**WHAT YOU HAVE TO DO**
Match the word "jmap". Return each line of the data below where it appears.

**DATA IN THIS EXERCISE**
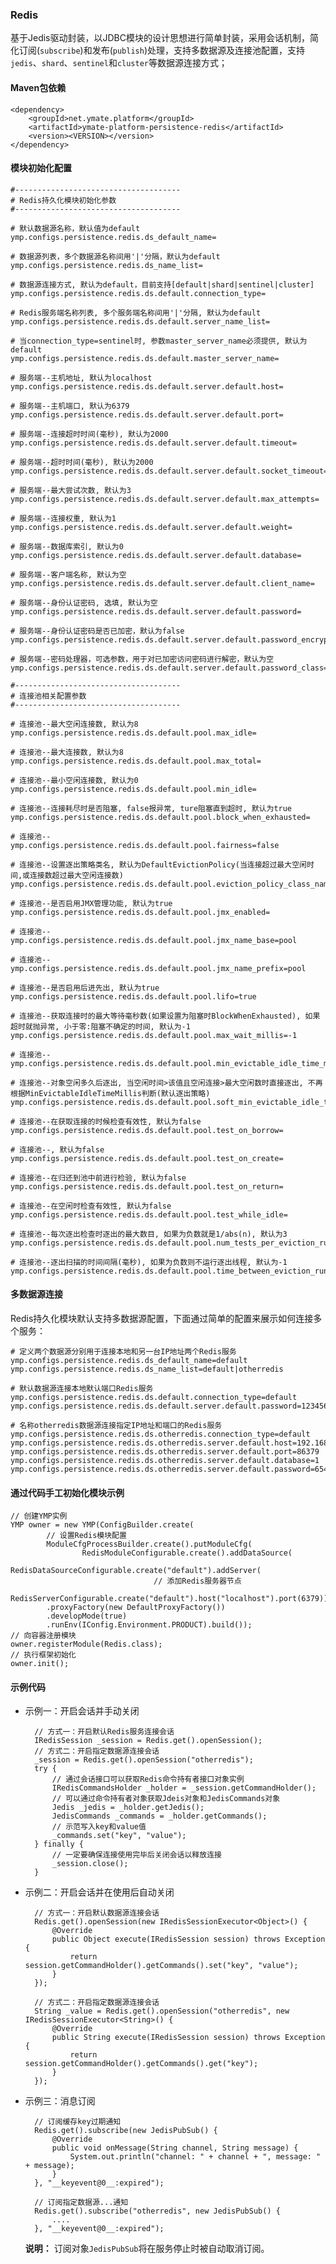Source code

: ### Redis

基于Jedis驱动封装，以JDBC模块的设计思想进行简单封装，采用会话机制，简化订阅(`subscribe`)和发布(`publish`)处理，支持多数据源及连接池配置，支持`jedis`、`shard`、`sentinel`和`cluster`等数据源连接方式；

#### Maven包依赖

    <dependency>
        <groupId>net.ymate.platform</groupId>
        <artifactId>ymate-platform-persistence-redis</artifactId>
        <version><VERSION></version>
    </dependency>

#### 模块初始化配置

    #-------------------------------------
    # Redis持久化模块初始化参数
    #-------------------------------------

    # 默认数据源名称，默认值为default
    ymp.configs.persistence.redis.ds_default_name=

    # 数据源列表，多个数据源名称间用'|'分隔，默认为default
    ymp.configs.persistence.redis.ds_name_list=

    # 数据源连接方式, 默认为default，目前支持[default|shard|sentinel|cluster]
    ymp.configs.persistence.redis.ds.default.connection_type=

    # Redis服务端名称列表, 多个服务端名称间用'|'分隔, 默认为default
    ymp.configs.persistence.redis.ds.default.server_name_list=

    # 当connection_type=sentinel时, 参数master_server_name必须提供, 默认为default
    ymp.configs.persistence.redis.ds.default.master_server_name=

    # 服务端--主机地址, 默认为localhost
    ymp.configs.persistence.redis.ds.default.server.default.host=

    # 服务端--主机端口, 默认为6379
    ymp.configs.persistence.redis.ds.default.server.default.port=

    # 服务端--连接超时时间(毫秒), 默认为2000
    ymp.configs.persistence.redis.ds.default.server.default.timeout=

    # 服务端--超时时间(毫秒), 默认为2000
    ymp.configs.persistence.redis.ds.default.server.default.socket_timeout=

    # 服务端--最大尝试次数, 默认为3
    ymp.configs.persistence.redis.ds.default.server.default.max_attempts=

    # 服务端--连接权重, 默认为1
    ymp.configs.persistence.redis.ds.default.server.default.weight=

    # 服务端--数据库索引, 默认为0
    ymp.configs.persistence.redis.ds.default.server.default.database=

    # 服务端--客户端名称, 默认为空
    ymp.configs.persistence.redis.ds.default.server.default.client_name=

    # 服务端--身份认证密码, 选填, 默认为空
    ymp.configs.persistence.redis.ds.default.server.default.password=

    # 服务端--身份认证密码是否已加密，默认为false
    ymp.configs.persistence.redis.ds.default.server.default.password_encrypted=

    # 服务端--密码处理器，可选参数，用于对已加密访问密码进行解密，默认为空
    ymp.configs.persistence.redis.ds.default.server.default.password_class=

    #-------------------------------------
    # 连接池相关配置参数
    #-------------------------------------

    # 连接池--最大空闲连接数, 默认为8
    ymp.configs.persistence.redis.ds.default.pool.max_idle=

    # 连接池--最大连接数, 默认为8
    ymp.configs.persistence.redis.ds.default.pool.max_total=

    # 连接池--最小空闲连接数, 默认为0
    ymp.configs.persistence.redis.ds.default.pool.min_idle=

    # 连接池--连接耗尽时是否阻塞, false报异常, ture阻塞直到超时, 默认为true
    ymp.configs.persistence.redis.ds.default.pool.block_when_exhausted=

    # 连接池--
    ymp.configs.persistence.redis.ds.default.pool.fairness=false

    # 连接池--设置逐出策略类名, 默认为DefaultEvictionPolicy(当连接超过最大空闲时间,或连接数超过最大空闲连接数)
    ymp.configs.persistence.redis.ds.default.pool.eviction_policy_class_name=

    # 连接池--是否启用JMX管理功能, 默认为true
    ymp.configs.persistence.redis.ds.default.pool.jmx_enabled=

    # 连接池--
    ymp.configs.persistence.redis.ds.default.pool.jmx_name_base=pool

    # 连接池--
    ymp.configs.persistence.redis.ds.default.pool.jmx_name_prefix=pool

    # 连接池--是否启用后进先出, 默认为true
    ymp.configs.persistence.redis.ds.default.pool.lifo=true

    # 连接池--获取连接时的最大等待毫秒数(如果设置为阻塞时BlockWhenExhausted), 如果超时就抛异常, 小于零:阻塞不确定的时间, 默认为-1
    ymp.configs.persistence.redis.ds.default.pool.max_wait_millis=-1

    # 连接池--
    ymp.configs.persistence.redis.ds.default.pool.min_evictable_idle_time_millis=

    # 连接池--对象空闲多久后逐出, 当空闲时间>该值且空闲连接>最大空闲数时直接逐出, 不再根据MinEvictableIdleTimeMillis判断(默认逐出策略)
    ymp.configs.persistence.redis.ds.default.pool.soft_min_evictable_idle_time_millis=

    # 连接池--在获取连接的时候检查有效性, 默认为false
    ymp.configs.persistence.redis.ds.default.pool.test_on_borrow=

    # 连接池--, 默认为false
    ymp.configs.persistence.redis.ds.default.pool.test_on_create=

    # 连接池--在归还到池中前进行检验, 默认为false
    ymp.configs.persistence.redis.ds.default.pool.test_on_return=

    # 连接池--在空闲时检查有效性, 默认为false
    ymp.configs.persistence.redis.ds.default.pool.test_while_idle=

    # 连接池--每次逐出检查时逐出的最大数目, 如果为负数就是1/abs(n), 默认为3
    ymp.configs.persistence.redis.ds.default.pool.num_tests_per_eviction_run=

    # 连接池--逐出扫描的时间间隔(毫秒), 如果为负数则不运行逐出线程, 默认为-1
    ymp.configs.persistence.redis.ds.default.pool.time_between_eviction_runs_millis=

#### 多数据源连接

Redis持久化模块默认支持多数据源配置，下面通过简单的配置来展示如何连接多个服务：

	# 定义两个数据源分别用于连接本地和另一台IP地址两个Redis服务
    ymp.configs.persistence.redis.ds_default_name=default
    ymp.configs.persistence.redis.ds_name_list=default|otherredis

    # 默认数据源连接本地默认端口Redis服务
    ymp.configs.persistence.redis.ds.default.connection_type=default
    ymp.configs.persistence.redis.ds.default.server.default.password=123456

	# 名称otherredis数据源连接指定IP地址和端口的Redis服务
    ymp.configs.persistence.redis.ds.otherredis.connection_type=default
    ymp.configs.persistence.redis.ds.otherredis.server.default.host=192.168.10.110
    ymp.configs.persistence.redis.ds.otherredis.server.default.port=86379
    ymp.configs.persistence.redis.ds.otherredis.server.default.database=1
    ymp.configs.persistence.redis.ds.otherredis.server.default.password=654321

#### 通过代码手工初始化模块示例

    // 创建YMP实例
    YMP owner = new YMP(ConfigBuilder.create(
            // 设置Redis模块配置
            ModuleCfgProcessBuilder.create().putModuleCfg(
                    RedisModuleConfigurable.create().addDataSource(
                            RedisDataSourceConfigurable.create("default").addServer(
                                    // 添加Redis服务器节点
                                    RedisServerConfigurable.create("default").host("localhost").port(6379)))).build())
            .proxyFactory(new DefaultProxyFactory())
            .developMode(true)
            .runEnv(IConfig.Environment.PRODUCT).build());
    // 向容器注册模块
    owner.registerModule(Redis.class);
    // 执行框架初始化
    owner.init();

#### 示例代码

- 示例一：开启会话并手动关闭

        // 方式一：开启默认Redis服务连接会话
        IRedisSession _session = Redis.get().openSession();
        // 方式二：开启指定数据源连接会话
        _session = Redis.get().openSession("otherredis");
        try {
            // 通过会话接口可以获取Redis命令持有者接口对象实例
            IRedisCommandsHolder _holder = _session.getCommandHolder();
            // 可以通过命令持有者对象获取Jdeis对象和JedisCommands对象
            Jedis _jedis = _holder.getJedis();
            JedisCommands _commands = _holder.getCommands();
            // 示范写入key和value值
            _commands.set("key", "value");
        } finally {
            // 一定要确保连接使用完毕后关闭会话以释放连接
            _session.close();
        }

- 示例二：开启会话并在使用后自动关闭

        // 方式一：开启默认数据源连接会话
        Redis.get().openSession(new IRedisSessionExecutor<Object>() {
            @Override
            public Object execute(IRedisSession session) throws Exception {
                return session.getCommandHolder().getCommands().set("key", "value");
            }
        });

        // 方式二：开启指定数据源连接会话
        String _value = Redis.get().openSession("otherredis", new IRedisSessionExecutor<String>() {
            @Override
            public String execute(IRedisSession session) throws Exception {
                return session.getCommandHolder().getCommands().get("key");
            }
        });

- 示例三：消息订阅

        // 订阅缓存key过期通知
        Redis.get().subscribe(new JedisPubSub() {
            @Override
            public void onMessage(String channel, String message) {
                System.out.println("channel: " + channel + ", message: " + message);
            }
        }, "__keyevent@0__:expired");

        // 订阅指定数据源...通知
        Redis.get().subscribe("otherredis", new JedisPubSub() {
            ....
        }, "__keyevent@0__:expired");

    **说明：** 订阅对象`JedisPubSub`将在服务停止时被自动取消订阅。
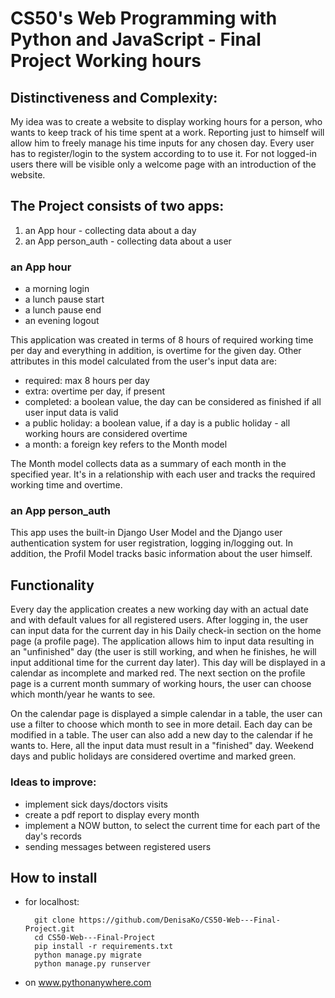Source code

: # CS50's Web Programming with Python and JavaScript - Final Project Working hours

## Distinctiveness and Complexity:

My idea was to create a website to display working hours for a person, who wants to keep track of his time spent at a work. Reporting just to himself will allow him to freely manage his time inputs for any chosen day.
Every user has to register/login to the system according to to use it. For not logged-in users there will be visible only a welcome page with an introduction of the website.

## The Project consists of two apps:
1. an App hour - collecting data about a day
2. an App person_auth - collecting data about a user 

### an App hour
- a morning login
- a lunch pause start
- a lunch pause end
- an evening logout

This application was created in terms of 8 hours of required working time per day and everything in addition, is overtime for the given day.
Other attributes in this model calculated from the user's input data are:
- required: max 8 hours per day
- extra: overtime per day, if present
- completed: a boolean value, the day can be considered as finished if all user input data is valid
- a public holiday: a boolean value, if a day is a public holiday - all working hours are considered overtime
- a month: a foreign key refers to the Month model

The Month model collects data as a summary of each month in the specified year. It's in a relationship with each user and tracks the required working time and overtime.

### an App person_auth

This app uses the built-in Django User Model and the Django user authentication system for user registration, logging in/logging out.
In addition, the Profil Model tracks basic information about the user himself.


## Functionality

Every day the application creates a new working day with an actual date and with default values for all registered users. After logging in, the user can input data for the current day in his Daily check-in section on the home page (a profile page). The application allows him to input data resulting in an "unfinished" day (the user is still working, and when he finishes, he will input additional time for the current day later). This day will be displayed in a calendar as incomplete and marked red. The next section on the profile page is a current month summary of working hours, the user can choose which month/year he wants to see.

On the calendar page is displayed a simple calendar in a table, the user can use a filter to choose which month to see in more detail. Each day can be modified in a table. The user can also add a new day to the calendar if he wants to. Here, all the input data must result in a "finished" day. Weekend days and public holidays are considered overtime and marked green.


### Ideas to improve:
- implement sick days/doctors visits
- create a pdf report to display every month
- implement a NOW button, to select the current time for each part of the day's records
- sending messages between registered users

## How to install
- for localhost:

        git clone https://github.com/DenisaKo/CS50-Web---Final-Project.git
        cd CS50-Web---Final-Project
        pip install -r requirements.txt
        python manage.py migrate
        python manage.py runserver

- on www.pythonanywhere.com
    


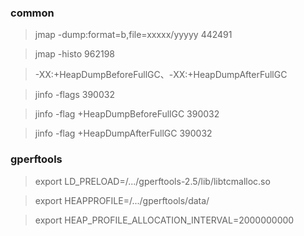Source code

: ### common

> jmap -dump:format=b,file=xxxxx/yyyyy 442491

> jmap -histo 962198

> -XX:+HeapDumpBeforeFullGC、-XX:+HeapDumpAfterFullGC

> jinfo -flags 390032

> jinfo -flag +HeapDumpBeforeFullGC 390032

> jinfo -flag +HeapDumpAfterFullGC 390032

### gperftools

> export LD_PRELOAD=/.../gperftools-2.5/lib/libtcmalloc.so

> export HEAPPROFILE=/.../gperftools/data/

> export HEAP_PROFILE_ALLOCATION_INTERVAL=2000000000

**EXERCISE OUTPUT**
> jmap -dump:format=b,file=xxxxx/yyyyy 442491
> jmap -histo 962198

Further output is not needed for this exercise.